During her visit to Detroit Lakes, Kerrins-Stevenson and her kids, (who were 12 and nine years old at the time) stayed at her aunt’s cabin on Lake Maud.

“I had an overwhelming feeling that I had arrived home,” she said. “But, I wasn’t looking to move; it was a trip with my kids.”

After arriving back in Massachusetts, she met up with a friend to share all the adventures at National Parks and silly things that happened during her family’s RV adventure. In the middle of her storytelling, her friend stopped her and looked her square in the eyes.
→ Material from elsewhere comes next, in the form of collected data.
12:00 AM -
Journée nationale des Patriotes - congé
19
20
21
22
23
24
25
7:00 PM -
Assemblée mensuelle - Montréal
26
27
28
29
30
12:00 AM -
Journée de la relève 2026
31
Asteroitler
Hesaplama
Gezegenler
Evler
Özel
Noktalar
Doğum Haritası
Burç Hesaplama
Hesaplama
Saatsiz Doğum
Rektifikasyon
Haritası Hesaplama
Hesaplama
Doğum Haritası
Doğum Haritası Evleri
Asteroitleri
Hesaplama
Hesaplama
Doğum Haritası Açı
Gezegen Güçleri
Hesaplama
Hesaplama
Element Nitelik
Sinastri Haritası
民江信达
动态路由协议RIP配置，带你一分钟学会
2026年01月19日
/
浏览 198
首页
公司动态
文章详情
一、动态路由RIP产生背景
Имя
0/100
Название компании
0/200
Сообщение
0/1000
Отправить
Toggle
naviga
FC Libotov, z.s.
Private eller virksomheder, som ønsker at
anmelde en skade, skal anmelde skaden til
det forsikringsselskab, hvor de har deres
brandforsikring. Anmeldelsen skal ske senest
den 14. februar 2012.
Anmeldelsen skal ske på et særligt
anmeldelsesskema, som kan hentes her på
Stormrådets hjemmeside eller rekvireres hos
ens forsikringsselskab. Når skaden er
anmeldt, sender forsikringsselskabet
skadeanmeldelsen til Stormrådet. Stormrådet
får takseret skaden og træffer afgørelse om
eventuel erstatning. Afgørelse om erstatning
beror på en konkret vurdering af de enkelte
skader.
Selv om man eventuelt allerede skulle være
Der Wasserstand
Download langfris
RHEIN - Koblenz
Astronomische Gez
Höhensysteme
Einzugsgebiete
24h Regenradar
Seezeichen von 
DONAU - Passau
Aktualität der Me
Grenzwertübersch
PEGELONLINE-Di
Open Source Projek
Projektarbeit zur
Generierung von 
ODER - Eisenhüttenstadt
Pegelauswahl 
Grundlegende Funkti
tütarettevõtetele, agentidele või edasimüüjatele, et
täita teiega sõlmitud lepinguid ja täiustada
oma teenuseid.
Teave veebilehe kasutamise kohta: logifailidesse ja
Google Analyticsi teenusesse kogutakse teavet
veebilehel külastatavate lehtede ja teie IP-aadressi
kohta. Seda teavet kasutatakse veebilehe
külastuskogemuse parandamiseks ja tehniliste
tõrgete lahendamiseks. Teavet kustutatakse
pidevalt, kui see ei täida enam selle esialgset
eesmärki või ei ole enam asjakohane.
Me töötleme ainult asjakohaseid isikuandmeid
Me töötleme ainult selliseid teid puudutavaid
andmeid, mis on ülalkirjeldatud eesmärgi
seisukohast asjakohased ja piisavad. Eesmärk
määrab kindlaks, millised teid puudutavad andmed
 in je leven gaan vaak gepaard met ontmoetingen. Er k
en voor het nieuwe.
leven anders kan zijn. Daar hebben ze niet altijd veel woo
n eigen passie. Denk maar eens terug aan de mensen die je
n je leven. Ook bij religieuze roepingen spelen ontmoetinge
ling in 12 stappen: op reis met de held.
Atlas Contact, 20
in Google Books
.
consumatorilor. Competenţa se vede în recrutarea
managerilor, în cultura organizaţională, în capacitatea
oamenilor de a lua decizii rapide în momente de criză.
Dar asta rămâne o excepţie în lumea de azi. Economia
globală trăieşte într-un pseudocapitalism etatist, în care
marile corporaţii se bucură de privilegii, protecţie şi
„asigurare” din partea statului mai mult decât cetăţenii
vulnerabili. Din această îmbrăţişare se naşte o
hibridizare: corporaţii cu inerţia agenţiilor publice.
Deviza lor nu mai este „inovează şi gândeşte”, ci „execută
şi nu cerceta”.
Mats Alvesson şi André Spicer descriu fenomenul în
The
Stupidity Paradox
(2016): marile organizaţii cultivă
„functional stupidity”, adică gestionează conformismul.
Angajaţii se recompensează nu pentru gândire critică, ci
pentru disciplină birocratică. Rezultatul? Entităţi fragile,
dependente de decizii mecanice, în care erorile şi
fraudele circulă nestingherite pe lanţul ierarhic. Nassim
“She said, ‘You’re going to move to Minnesota,’” Kerrins-Stevenson recalled. “I thought she was crazy; no way was I going to sell a house, buy a house and rearrange my whole life.”

But, the idea was like a seed that had been planted. It seemed the roots were taking shape before Kerrins-Stevenson knew it. By the time her friend offered to watch her kids, so that she could visit Detroit Lakes and hunt for a house, Kerrins-Stevenson had seen what her friend saw, and accepted the offer.


“The thing was, I was not aware of deer hunting season,” she said.

Her airplane touched down as many in the area headed out to the deer stand, including her realtor.

“He sent his wife to show me houses,” she recalled. “That was one day. By day two, his wife was hunting, too.”

Kerrins-Stevenson flew back to the east coast and wrote off the idea. Even when the realtor reached out with a new listing, she initially declined. However, persistence from the realtor got Kerrins-Stevenson to send her aunt to view the property.

“I bought it sight-unseen,” she said.

Kerrins-Stevenson moved to Detroit Lakes in 2015, with her daughter Maggie and son Colin.

After moving to the area, she met her current husband, Joel.

“If you ask him, he would say he was a widower with two girls, and he was praying for someone, so God plucked me out of Massachusetts and dropped me in his backyard,” she said.


Engage group members enjoyed kayaking and other outdoor activities year round, in addition to many indoor activities and outings.
Contributed / Engage / for Generations

As she began to start a new book with a new love, she began teaching water aerobics and swim lessons at the Detroit Lakes Culture and Community Club. Kerrins-Stevenson also worked as a church secretary. At both jobs she saw a lack of programs and opportunities for retirees. She pitched ideas for senior citizen programming to both entities, but was told there was no funding available.

When a new manager was hired at the DLCCC several years ago, Kerrins-Stevenson was told the manager wanted to hand off the senior citizen Silver Sneaker program to someone else.

At the same time she learned the senior citizen program at the Holmes Theatre was on the verge of disbanding due to low attendance with the Meals on Wheels program.

“The Holmes Theatre got a grant and was able to take over the senior center space, and turn it into the Holmes Art Cellar,” Kerrins-Stevenson said.

Kerrins-Stevenson offered to take on the programming for retired residents and was given the green light.

“She thought we would have a potluck once a month and maybe go for a walk or have coffee for a few hours a week,” Kerrinss-Stevenson said. “But, the next week I handed her a calendar (of events) with a coach trip planned for Branson.”

Kerrins-Stevenson laughed at how the two visions for the Engage program differed, but added appreciation that she was given the opportunity to grow it to what it has become.

“I truly believe that God used my experience of losing my spouse at a young age, as a way to prepare me for the next phase,” she said. “Because of my experience, I can relate to senior citizens more, in ways you can’t if you didn’t live through it.”